Instructions to follow >> Substitute "Club" for "Community" in the lines starting with the line that contains "Dit is de nieuwe Performance Life collectie" and going on through the line that contains "eux que vous", and write out only those lines again with nothing else altered.

Saved data entries >>
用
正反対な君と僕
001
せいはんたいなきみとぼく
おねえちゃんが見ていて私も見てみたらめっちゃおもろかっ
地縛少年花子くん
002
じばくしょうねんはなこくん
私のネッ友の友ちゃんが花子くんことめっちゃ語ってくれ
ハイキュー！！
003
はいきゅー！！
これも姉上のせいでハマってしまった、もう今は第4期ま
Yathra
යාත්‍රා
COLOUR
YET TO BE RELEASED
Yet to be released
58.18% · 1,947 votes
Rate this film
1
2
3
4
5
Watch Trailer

---

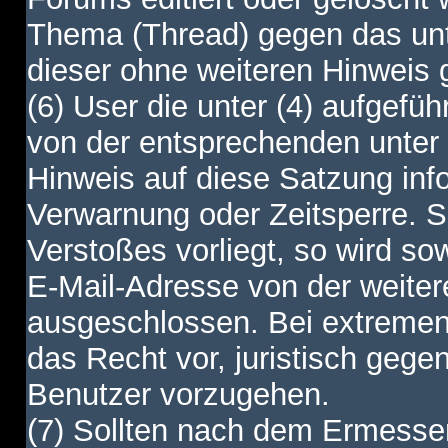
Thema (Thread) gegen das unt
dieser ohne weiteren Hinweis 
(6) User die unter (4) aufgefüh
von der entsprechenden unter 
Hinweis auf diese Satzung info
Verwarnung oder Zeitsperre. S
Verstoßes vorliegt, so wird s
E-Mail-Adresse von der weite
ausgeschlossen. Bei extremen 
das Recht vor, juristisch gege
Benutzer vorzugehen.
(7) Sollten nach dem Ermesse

* * *

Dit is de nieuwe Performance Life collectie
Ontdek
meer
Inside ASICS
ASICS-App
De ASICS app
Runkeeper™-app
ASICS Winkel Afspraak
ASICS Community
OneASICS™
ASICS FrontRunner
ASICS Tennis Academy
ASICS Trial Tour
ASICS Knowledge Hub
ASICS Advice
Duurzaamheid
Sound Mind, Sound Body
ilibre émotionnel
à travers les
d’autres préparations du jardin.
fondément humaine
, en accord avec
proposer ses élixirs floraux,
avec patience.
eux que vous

Task response >>
Dit is de nieuwe Performance Life collectie
Ontdek
meer
Inside ASICS
ASICS-App
De ASICS app
Runkeeper™-app
ASICS Winkel Afspraak
ASICS Club
OneASICS™
ASICS FrontRunner
ASICS Tennis Academy
ASICS Trial Tour
ASICS Knowledge Hub
ASICS Advice
Duurzaamheid
Sound Mind, Sound Body
ilibre émotionnel
à travers les
d’autres préparations du jardin.
fondément humaine
, en accord avec
proposer ses élixirs floraux,
avec patience.
eux que vous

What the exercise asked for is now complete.